他回忆道:“我记得我小时候,总是会出去玩的。”
云菂瞥他一眼:“不要拿你和儿子比,我看我儿子比你强多了,我儿子这是规矩本分,你年轻时候那么风流浪荡,你好意思说吗?”
陆崇礼无辜:“我是说我小时候。”
云菂呵呵一笑:“我记得你小时候出去玩,都要三两个丫鬟姐姐陪着吧?”
陆崇礼:“有吗,我怎么不记得了?”
云菂:“不记得了?那我们可以翻一下以前的照片,回忆回忆。
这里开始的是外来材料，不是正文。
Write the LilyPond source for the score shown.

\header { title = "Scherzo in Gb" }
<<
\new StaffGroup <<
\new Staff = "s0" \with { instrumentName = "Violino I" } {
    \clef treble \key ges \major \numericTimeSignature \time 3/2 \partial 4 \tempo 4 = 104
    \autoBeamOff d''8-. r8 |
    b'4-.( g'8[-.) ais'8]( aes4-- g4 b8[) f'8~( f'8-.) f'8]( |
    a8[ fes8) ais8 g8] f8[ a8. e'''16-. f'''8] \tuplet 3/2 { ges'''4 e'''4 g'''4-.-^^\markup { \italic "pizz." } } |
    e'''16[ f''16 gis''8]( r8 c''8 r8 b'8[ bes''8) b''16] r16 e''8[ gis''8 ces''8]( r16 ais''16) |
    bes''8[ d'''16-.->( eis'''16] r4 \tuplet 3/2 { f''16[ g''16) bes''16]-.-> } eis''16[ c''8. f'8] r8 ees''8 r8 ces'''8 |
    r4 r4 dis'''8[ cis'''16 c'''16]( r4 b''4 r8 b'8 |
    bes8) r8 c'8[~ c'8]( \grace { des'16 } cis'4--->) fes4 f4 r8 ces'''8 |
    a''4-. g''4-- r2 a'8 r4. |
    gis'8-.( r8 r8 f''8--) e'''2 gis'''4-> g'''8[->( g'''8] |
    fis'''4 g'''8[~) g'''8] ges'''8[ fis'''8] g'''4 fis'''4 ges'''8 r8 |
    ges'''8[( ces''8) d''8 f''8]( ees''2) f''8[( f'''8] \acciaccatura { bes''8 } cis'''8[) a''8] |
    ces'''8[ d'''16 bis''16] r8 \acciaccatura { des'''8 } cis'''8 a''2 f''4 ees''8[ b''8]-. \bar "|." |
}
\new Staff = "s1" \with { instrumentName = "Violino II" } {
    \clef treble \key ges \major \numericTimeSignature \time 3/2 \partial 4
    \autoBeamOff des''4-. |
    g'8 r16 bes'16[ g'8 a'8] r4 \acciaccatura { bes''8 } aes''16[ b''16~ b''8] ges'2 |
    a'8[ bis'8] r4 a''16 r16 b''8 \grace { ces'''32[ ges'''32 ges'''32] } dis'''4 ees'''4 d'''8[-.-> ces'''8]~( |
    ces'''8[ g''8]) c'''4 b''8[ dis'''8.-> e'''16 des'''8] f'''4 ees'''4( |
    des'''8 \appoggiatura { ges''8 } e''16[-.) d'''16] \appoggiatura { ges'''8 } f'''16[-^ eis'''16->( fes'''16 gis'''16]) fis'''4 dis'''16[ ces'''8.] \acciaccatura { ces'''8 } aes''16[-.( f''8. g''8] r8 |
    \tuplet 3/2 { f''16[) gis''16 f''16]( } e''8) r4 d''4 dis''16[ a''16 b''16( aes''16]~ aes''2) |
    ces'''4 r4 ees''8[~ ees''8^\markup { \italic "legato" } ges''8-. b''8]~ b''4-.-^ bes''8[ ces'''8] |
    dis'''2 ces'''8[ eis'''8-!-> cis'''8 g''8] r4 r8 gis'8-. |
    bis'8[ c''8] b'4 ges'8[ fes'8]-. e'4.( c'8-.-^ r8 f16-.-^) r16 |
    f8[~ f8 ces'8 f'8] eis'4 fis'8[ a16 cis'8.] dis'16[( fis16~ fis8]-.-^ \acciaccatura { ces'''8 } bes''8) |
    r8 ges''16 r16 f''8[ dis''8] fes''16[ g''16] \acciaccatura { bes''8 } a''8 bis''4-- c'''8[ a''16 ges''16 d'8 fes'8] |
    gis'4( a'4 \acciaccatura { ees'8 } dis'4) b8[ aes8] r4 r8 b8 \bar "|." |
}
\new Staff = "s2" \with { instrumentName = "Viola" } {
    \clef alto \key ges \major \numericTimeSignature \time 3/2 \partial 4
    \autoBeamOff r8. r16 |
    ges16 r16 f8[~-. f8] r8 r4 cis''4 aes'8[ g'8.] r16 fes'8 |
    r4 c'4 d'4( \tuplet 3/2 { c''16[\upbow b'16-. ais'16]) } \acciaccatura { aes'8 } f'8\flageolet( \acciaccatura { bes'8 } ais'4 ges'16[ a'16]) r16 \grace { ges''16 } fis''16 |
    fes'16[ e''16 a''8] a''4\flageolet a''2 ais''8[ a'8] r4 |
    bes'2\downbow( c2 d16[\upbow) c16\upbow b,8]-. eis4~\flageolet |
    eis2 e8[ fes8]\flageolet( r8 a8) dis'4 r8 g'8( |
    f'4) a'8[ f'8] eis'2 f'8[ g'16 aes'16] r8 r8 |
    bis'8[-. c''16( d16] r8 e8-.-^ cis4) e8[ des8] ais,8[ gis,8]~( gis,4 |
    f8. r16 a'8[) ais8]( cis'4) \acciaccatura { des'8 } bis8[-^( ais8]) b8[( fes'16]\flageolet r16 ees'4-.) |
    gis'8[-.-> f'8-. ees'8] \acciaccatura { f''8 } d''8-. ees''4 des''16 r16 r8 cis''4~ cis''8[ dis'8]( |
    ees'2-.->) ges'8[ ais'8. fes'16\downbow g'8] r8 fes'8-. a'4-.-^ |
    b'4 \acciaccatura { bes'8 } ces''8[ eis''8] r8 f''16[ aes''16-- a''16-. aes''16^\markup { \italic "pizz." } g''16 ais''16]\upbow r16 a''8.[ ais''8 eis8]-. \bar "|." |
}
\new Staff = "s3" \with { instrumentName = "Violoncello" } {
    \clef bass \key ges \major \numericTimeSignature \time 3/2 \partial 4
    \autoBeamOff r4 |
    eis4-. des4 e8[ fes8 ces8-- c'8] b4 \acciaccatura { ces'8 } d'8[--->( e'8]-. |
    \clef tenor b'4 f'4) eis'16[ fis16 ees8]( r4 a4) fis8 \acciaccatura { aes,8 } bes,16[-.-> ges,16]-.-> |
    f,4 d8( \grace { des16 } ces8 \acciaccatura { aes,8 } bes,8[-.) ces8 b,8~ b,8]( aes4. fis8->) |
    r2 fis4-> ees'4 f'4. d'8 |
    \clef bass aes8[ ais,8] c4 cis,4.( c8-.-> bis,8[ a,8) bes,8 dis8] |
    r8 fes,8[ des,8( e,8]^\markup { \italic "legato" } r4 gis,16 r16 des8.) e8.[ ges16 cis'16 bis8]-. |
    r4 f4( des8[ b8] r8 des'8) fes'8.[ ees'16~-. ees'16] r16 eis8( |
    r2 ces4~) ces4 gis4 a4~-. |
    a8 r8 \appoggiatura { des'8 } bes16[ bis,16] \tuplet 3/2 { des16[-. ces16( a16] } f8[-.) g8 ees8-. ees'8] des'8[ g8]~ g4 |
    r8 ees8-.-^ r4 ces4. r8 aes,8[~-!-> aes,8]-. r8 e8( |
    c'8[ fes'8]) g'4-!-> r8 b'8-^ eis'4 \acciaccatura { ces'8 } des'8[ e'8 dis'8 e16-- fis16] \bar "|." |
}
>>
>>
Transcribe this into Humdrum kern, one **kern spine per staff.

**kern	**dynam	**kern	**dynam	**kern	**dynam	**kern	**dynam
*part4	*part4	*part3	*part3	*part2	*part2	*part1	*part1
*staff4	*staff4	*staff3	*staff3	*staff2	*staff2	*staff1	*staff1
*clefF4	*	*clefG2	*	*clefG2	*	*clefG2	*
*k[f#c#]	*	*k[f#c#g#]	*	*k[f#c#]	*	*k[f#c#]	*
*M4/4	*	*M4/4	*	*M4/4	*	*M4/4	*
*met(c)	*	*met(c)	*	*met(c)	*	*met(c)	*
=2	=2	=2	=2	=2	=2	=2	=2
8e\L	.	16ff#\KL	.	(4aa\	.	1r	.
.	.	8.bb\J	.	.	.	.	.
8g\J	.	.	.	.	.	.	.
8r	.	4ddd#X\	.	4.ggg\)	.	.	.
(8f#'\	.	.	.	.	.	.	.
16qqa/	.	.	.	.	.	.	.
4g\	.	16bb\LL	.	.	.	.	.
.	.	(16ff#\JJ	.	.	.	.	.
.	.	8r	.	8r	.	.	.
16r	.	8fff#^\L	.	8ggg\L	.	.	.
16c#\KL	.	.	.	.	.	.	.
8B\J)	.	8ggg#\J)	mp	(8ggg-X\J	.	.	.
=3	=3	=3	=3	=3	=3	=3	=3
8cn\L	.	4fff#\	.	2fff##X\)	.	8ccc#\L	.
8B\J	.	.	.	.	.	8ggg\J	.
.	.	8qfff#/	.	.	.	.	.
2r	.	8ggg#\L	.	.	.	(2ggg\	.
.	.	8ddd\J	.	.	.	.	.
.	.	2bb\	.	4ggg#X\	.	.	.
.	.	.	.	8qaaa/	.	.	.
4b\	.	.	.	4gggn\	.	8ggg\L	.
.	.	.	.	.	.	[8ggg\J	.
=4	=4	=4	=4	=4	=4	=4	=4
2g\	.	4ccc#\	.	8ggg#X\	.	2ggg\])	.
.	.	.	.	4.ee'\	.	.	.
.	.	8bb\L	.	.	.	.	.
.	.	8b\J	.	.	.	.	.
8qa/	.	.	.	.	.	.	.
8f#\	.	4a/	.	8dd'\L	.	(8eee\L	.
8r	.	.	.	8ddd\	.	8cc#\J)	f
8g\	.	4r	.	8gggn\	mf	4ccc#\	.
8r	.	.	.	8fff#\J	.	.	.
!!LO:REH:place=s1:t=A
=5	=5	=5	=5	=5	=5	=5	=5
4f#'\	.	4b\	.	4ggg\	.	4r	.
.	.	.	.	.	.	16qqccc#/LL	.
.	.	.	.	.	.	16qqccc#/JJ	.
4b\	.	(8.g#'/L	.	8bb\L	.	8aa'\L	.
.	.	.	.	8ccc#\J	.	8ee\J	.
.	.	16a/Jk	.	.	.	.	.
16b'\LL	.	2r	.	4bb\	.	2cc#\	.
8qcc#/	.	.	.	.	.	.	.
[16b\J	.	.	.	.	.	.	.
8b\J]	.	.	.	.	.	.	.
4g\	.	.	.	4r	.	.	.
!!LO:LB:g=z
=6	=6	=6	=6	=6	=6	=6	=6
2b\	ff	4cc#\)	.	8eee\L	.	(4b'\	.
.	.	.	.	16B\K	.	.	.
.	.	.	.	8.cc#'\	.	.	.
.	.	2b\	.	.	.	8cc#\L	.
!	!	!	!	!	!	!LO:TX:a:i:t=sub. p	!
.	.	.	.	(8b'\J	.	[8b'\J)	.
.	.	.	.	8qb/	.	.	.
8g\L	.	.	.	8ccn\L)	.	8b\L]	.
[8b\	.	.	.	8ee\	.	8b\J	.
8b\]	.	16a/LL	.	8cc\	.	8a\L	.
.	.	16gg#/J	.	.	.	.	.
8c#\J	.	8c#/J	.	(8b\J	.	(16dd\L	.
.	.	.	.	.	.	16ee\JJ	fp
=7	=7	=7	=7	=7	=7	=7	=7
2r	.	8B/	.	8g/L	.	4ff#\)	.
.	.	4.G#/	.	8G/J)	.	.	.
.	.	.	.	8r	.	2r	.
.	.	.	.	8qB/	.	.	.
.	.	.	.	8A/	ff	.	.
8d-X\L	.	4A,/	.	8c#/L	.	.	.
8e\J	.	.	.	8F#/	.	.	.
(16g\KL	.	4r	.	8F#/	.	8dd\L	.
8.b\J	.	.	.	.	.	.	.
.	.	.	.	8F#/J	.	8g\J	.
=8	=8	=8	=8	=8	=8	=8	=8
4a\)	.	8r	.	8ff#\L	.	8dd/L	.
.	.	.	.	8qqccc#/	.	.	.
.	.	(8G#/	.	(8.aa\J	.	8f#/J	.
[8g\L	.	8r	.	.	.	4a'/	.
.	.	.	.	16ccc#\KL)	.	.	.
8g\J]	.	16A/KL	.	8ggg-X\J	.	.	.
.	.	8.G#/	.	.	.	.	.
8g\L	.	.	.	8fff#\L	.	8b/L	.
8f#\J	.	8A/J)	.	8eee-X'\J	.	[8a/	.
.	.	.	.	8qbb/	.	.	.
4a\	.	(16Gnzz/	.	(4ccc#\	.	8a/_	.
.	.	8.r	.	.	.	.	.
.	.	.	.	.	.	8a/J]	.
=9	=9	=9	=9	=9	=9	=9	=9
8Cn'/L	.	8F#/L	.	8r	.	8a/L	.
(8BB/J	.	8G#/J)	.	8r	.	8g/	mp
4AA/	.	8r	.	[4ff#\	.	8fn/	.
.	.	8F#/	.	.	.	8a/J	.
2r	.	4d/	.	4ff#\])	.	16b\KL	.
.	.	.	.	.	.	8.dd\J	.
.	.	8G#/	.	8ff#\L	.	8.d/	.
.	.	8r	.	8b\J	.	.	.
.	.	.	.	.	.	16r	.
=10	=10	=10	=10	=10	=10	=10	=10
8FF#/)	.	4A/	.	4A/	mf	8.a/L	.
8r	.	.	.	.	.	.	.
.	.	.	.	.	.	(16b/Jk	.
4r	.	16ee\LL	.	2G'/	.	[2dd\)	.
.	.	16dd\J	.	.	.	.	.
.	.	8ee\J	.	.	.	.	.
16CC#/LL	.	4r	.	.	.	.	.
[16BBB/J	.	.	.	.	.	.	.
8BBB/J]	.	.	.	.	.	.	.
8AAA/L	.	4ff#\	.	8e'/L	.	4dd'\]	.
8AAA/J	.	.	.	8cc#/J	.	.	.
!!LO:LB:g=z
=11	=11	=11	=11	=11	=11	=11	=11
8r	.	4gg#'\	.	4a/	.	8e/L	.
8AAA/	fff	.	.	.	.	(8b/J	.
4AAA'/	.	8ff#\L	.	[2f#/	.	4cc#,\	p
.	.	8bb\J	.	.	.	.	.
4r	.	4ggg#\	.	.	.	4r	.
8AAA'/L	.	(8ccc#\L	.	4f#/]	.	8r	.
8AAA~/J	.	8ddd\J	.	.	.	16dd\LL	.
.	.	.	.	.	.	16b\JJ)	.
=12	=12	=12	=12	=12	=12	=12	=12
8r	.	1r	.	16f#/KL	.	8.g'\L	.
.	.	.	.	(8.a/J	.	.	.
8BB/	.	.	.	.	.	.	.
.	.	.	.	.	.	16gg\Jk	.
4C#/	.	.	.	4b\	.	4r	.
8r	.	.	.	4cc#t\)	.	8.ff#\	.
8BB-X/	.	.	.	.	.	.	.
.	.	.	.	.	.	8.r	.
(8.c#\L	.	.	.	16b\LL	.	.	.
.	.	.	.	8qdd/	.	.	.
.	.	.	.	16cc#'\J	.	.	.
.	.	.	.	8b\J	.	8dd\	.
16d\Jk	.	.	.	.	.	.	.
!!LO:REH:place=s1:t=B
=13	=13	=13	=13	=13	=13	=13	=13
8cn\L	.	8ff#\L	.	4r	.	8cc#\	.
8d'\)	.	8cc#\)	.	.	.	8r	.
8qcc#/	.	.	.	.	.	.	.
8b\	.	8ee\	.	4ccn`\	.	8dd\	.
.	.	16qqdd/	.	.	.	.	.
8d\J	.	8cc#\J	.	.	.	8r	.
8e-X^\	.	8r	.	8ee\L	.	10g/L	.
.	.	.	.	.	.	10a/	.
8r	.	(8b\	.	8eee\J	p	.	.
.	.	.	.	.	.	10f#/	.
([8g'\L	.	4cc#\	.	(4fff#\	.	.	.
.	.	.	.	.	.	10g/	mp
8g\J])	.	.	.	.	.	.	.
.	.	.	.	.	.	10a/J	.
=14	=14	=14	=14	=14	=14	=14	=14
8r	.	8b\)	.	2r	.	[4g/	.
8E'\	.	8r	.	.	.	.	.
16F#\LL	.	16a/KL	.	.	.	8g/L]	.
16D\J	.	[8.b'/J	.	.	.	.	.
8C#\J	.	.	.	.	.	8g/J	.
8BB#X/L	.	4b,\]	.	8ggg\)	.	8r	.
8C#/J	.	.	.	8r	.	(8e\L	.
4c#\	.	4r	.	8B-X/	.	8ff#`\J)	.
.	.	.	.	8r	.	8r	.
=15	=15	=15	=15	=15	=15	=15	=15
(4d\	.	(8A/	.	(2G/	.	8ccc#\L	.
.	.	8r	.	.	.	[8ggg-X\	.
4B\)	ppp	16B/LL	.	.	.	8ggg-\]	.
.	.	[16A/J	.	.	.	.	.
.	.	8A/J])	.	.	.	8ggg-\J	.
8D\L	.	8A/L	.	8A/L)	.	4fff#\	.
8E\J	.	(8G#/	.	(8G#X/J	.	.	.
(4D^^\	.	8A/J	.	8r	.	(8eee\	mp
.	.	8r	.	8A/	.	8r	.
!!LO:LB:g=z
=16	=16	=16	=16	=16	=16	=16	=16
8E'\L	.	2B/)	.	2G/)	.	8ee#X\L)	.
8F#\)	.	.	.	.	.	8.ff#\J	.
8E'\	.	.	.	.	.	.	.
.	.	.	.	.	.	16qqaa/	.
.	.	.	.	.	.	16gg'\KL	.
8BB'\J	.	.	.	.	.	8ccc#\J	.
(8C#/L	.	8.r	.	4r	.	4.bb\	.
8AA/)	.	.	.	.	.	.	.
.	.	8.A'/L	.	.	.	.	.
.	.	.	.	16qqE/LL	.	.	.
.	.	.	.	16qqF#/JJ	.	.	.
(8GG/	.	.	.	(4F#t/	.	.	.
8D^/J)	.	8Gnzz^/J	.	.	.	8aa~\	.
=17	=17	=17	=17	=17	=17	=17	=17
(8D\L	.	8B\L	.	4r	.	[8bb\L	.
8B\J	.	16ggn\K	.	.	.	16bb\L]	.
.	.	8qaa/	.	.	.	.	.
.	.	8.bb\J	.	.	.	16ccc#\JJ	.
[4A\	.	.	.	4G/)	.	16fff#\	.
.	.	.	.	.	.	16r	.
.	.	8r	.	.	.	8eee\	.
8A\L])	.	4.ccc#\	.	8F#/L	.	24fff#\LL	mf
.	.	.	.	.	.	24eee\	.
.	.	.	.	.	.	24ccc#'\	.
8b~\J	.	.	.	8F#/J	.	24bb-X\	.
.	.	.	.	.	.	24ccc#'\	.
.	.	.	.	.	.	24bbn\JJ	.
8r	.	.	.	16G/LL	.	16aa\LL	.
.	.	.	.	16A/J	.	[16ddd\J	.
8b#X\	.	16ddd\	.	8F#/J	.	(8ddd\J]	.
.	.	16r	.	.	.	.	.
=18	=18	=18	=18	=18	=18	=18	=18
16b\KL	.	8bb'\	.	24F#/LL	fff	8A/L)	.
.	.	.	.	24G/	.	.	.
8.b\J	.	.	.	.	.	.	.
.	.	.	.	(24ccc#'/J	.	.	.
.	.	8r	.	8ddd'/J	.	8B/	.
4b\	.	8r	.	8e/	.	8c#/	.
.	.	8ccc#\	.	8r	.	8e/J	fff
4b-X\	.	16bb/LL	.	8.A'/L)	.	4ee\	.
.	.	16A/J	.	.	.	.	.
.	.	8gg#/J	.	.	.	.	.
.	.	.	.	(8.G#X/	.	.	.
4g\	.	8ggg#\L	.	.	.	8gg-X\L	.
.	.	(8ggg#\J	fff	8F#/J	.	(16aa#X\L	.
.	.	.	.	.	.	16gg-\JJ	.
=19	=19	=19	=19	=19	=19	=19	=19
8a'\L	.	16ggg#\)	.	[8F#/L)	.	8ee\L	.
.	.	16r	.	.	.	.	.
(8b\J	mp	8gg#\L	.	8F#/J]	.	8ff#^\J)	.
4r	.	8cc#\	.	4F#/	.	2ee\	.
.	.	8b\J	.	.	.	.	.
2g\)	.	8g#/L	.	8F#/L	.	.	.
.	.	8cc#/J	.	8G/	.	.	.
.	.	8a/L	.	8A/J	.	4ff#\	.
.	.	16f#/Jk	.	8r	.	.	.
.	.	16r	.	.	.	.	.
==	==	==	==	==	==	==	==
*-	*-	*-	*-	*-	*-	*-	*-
”
陆崇礼忙道:“那倒是不必了,陈年旧事,谁还记得?你今天不是约好了,要和知义过去街上?今天我不加班,我在家照料着殿卿就是了。”
云菂轻叹了声:“你安分守己就是了,不要想太多,儿子就是那性子,你改不了,守在他身边,他有什么不会的,你点拨点拨就是了。”
陆崇礼应道:“我懂,我懂,我们儿子就是这样的了,我要接受这一点,并且因材施教。”
云菂有些怀疑地看着他,不过还是道:“行,交给你了,我晚上回来查作业,不要乱折腾儿子。”
陆崇礼含笑送走了妻子,又让家中佣人忙去,他自己则是过去招呼儿子:“殿卿,你今天想做什么?父亲陪你。”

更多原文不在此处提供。